» TASK BRIEF: Would you transcribe each entry exactly as it stands, omitting the pictures?

» PROVIDED DATA:
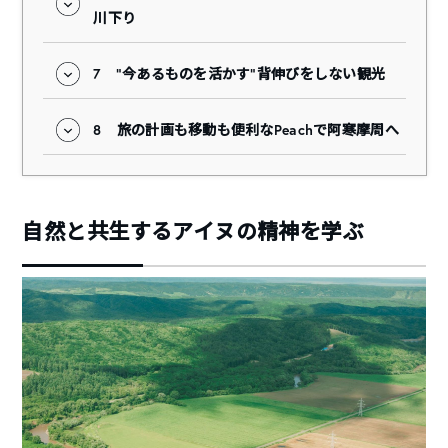
川下り
7
“今あるものを活かす”背伸びをしない観光
8
旅の計画も移動も便利なPeachで阿寒摩周へ
自然と共生するアイヌの精神を学ぶ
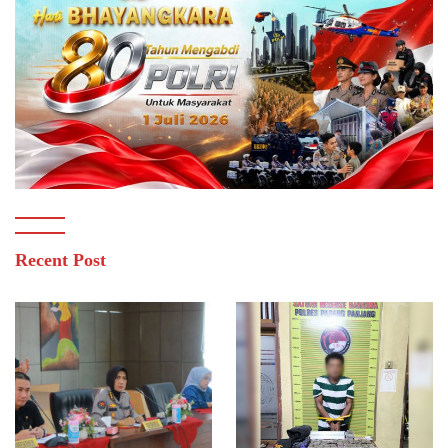
Recent Post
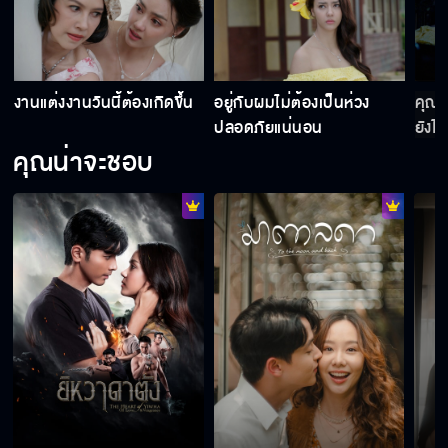
งานแต่งงานวันนี้ต้องเกิดขึ้น
อยู่กับผมไม่ต้องเป็นห่วง
คุณเป
ปลอดภัยแน่นอน
ยังไง
คุณน่าจะชอบ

» RESPONSE TO THIS TASK:
川下り
7
“今あるものを活かす”背伸びをしない観光
8
旅の計画も移動も便利なPeachで阿寒摩周へ
自然と共生するアイヌの精神を学ぶ
Recent Post
งานแต่งงานวันนี้ต้องเกิดขึ้น
อยู่กับผมไม่ต้องเป็นห่วง
คุณเป
ปลอดภัยแน่นอน
ยังไง
คุณน่าจะชอบ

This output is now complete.